Diane Howard Langlois, "21st Century Arctic Hurry Inlet Svalbard"
Diane Howard Langlois, "21st Century Arctic Hurry Inlet Svalbard," oil on canvas, 36" x 36"
Former broadcaster Diane Howard Langlois focuses her art around her trips to the Arctic and Antarctic, so it seems odd to catch her escaping the Calgary winter in Arizona. “If you can paint an iceberg in the Sonoran Desert and get that really cold, chilled feeling, I think you’re accomplishing your goal,” she says from her home in Tucson.
Langlois fell in love with the North on her first trip to the Canadian Arctic in 2007. “You really get physically, spiritually hooked on that scenery, the light, the sculptural entities that we call icebergs, the wildlife,” she says. “They’re just amazing. It’s so different than city life. It’s so quiet. The silence actually screams at you.”

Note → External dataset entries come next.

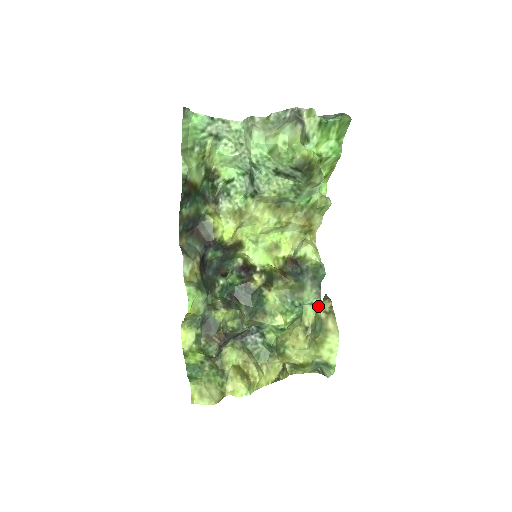
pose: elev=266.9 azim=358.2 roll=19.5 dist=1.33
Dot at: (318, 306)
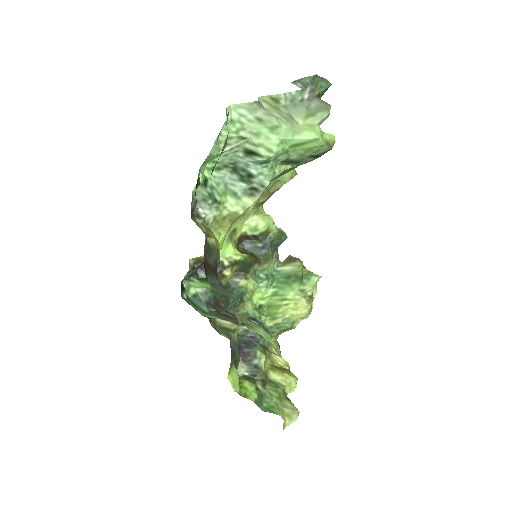
Dot at: (304, 272)
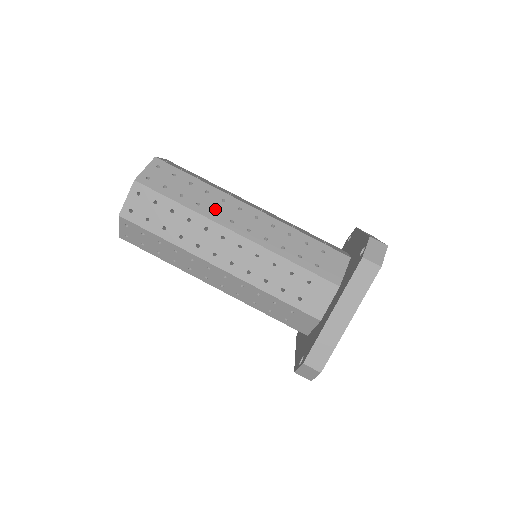
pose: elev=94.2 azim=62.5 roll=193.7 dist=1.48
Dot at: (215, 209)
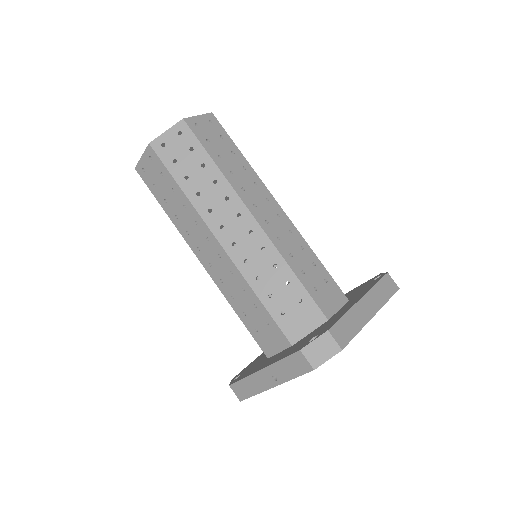
Dot at: occluded
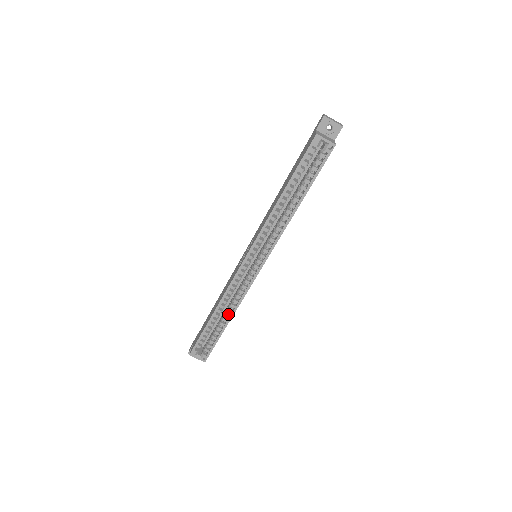
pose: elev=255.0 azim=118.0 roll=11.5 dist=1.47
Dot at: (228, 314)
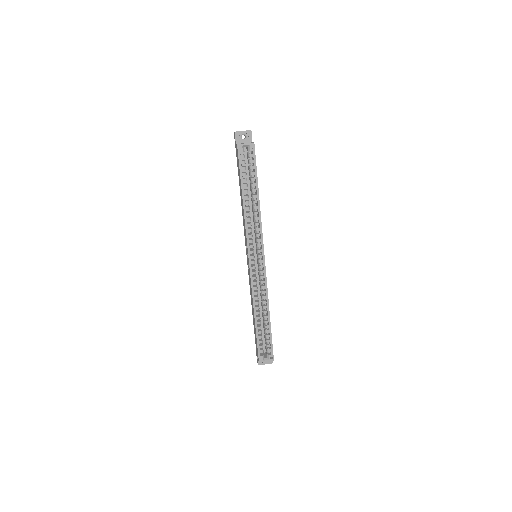
Dot at: (265, 311)
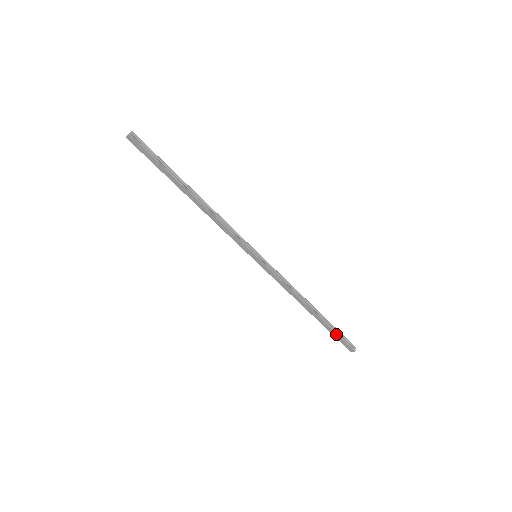
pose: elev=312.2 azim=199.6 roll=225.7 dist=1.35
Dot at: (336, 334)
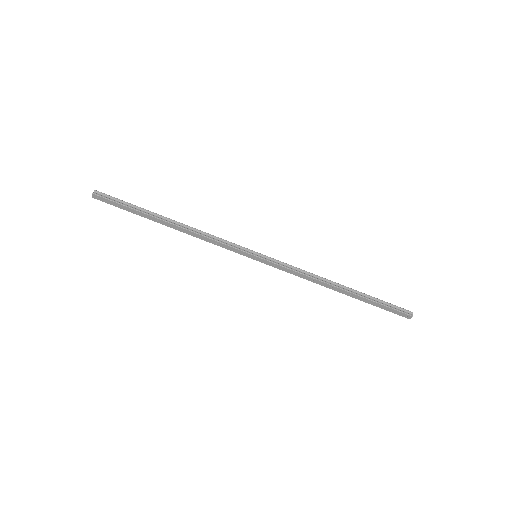
Dot at: (381, 305)
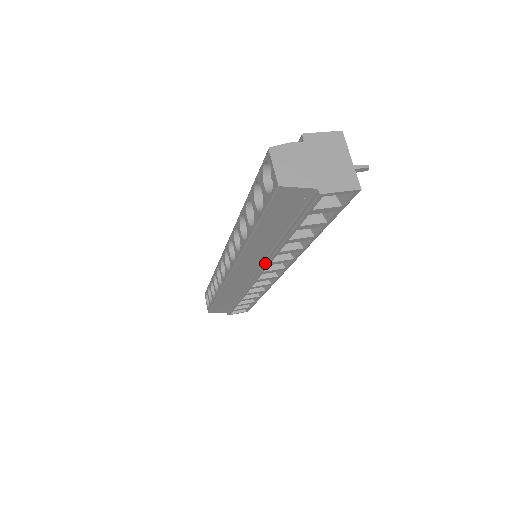
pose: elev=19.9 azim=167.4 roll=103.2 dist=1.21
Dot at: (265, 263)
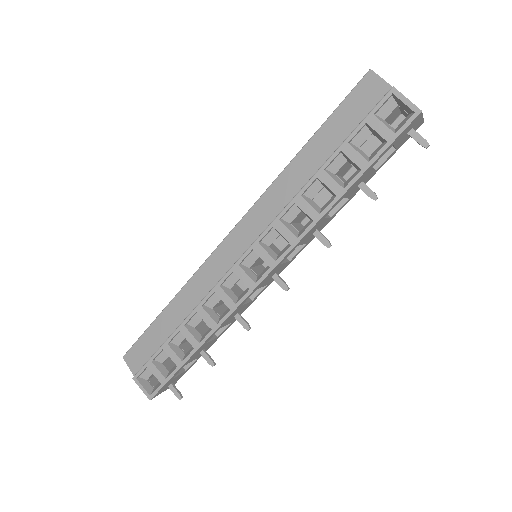
Dot at: (273, 221)
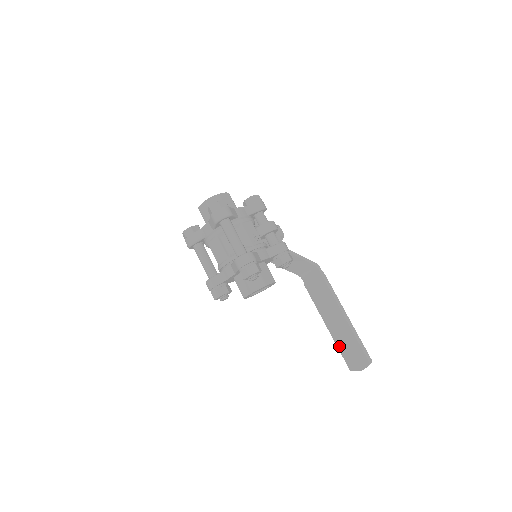
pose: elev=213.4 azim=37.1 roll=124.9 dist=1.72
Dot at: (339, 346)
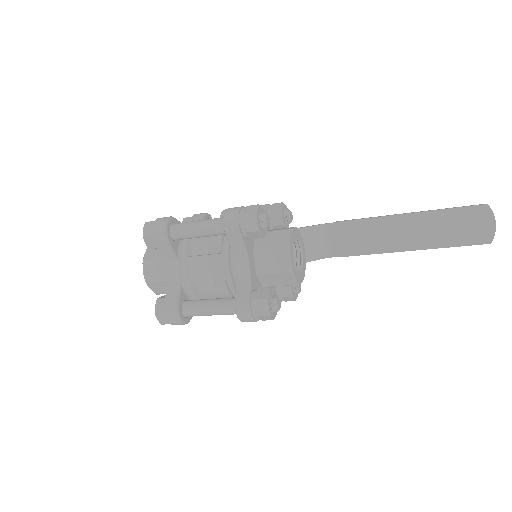
Dot at: (446, 244)
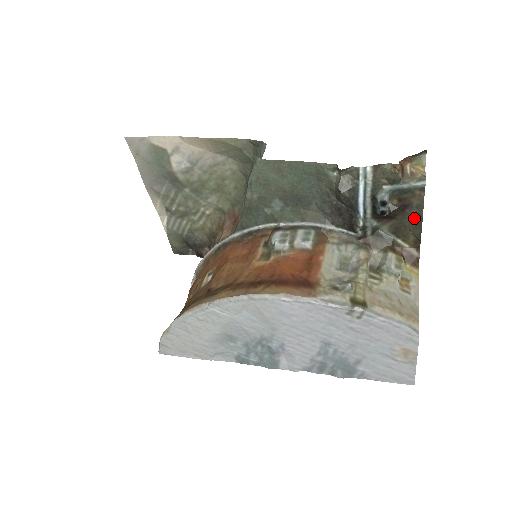
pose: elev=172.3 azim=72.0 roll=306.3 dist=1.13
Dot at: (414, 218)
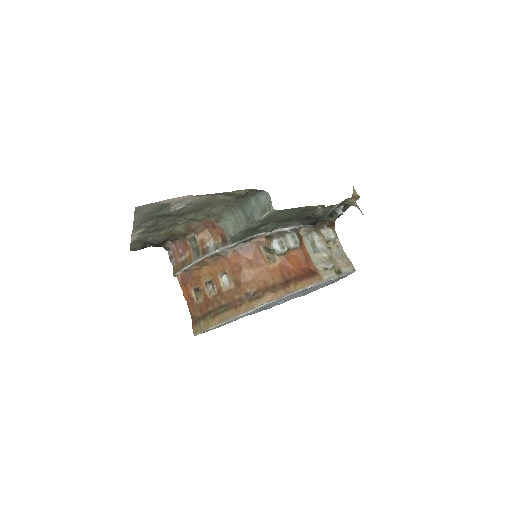
Dot at: (343, 210)
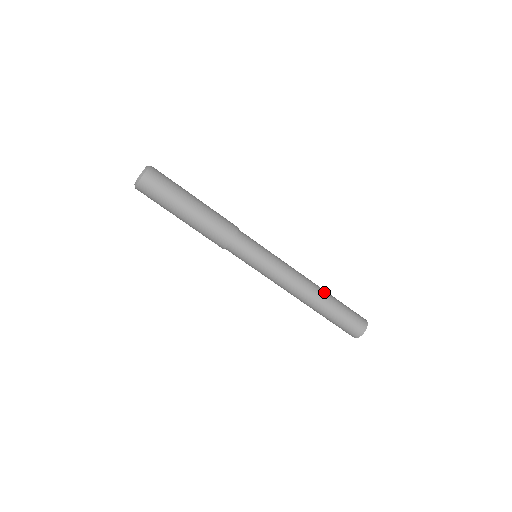
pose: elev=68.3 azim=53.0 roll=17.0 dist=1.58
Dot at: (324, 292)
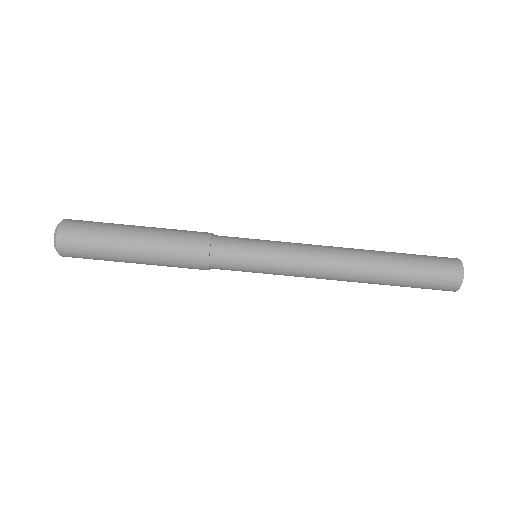
Dot at: (374, 261)
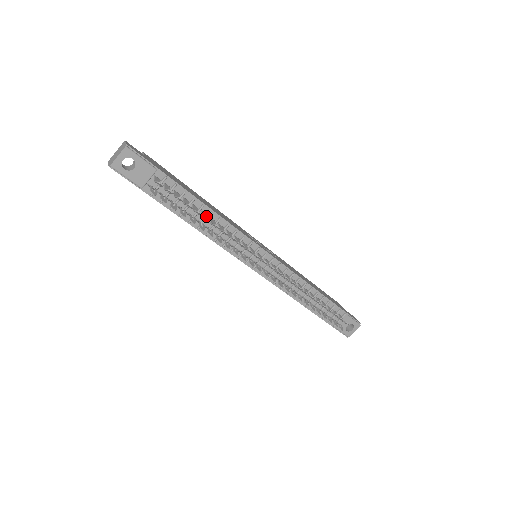
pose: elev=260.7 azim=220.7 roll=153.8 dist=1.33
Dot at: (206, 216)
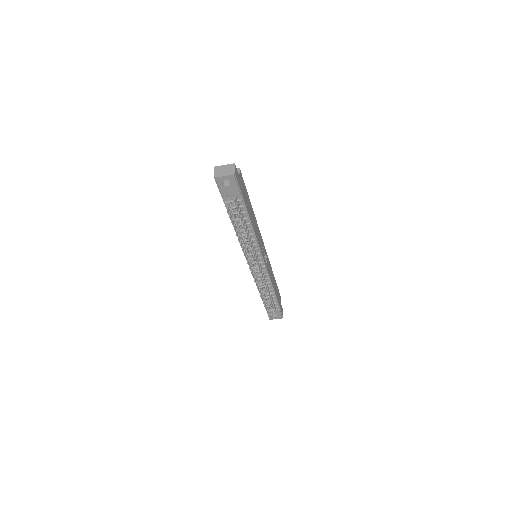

Langlois, who was born in Montreal, worked on-air jobs at CBC in Calgary in the 1980s. She went on to teach journalism at Mount Royal College and started a family, before earning a doctorate in Florida. But she left her busy academic life a decade ago after the death of her father and began painting seriously. “I just loved it,” she says. “I loved being alone. There’s something about putting all those colours on the palette.”
Langlois thinks the North holds lessons we would all do well to heed. “Our present emphasis on materialism, the self and technology is increasing the chasm between the human spirit and the natural world,” she says. “The North is a place to renew spirit and learn about age-old traditions of being in touch with the land.”
Diane Howard Langlois is represented by Just Imajan Art Gallery in Cochrane, Alta., and Masters Gallery in Calgary, where she will have a show June 2 to June 9. Her works sell for $900 to $3,800.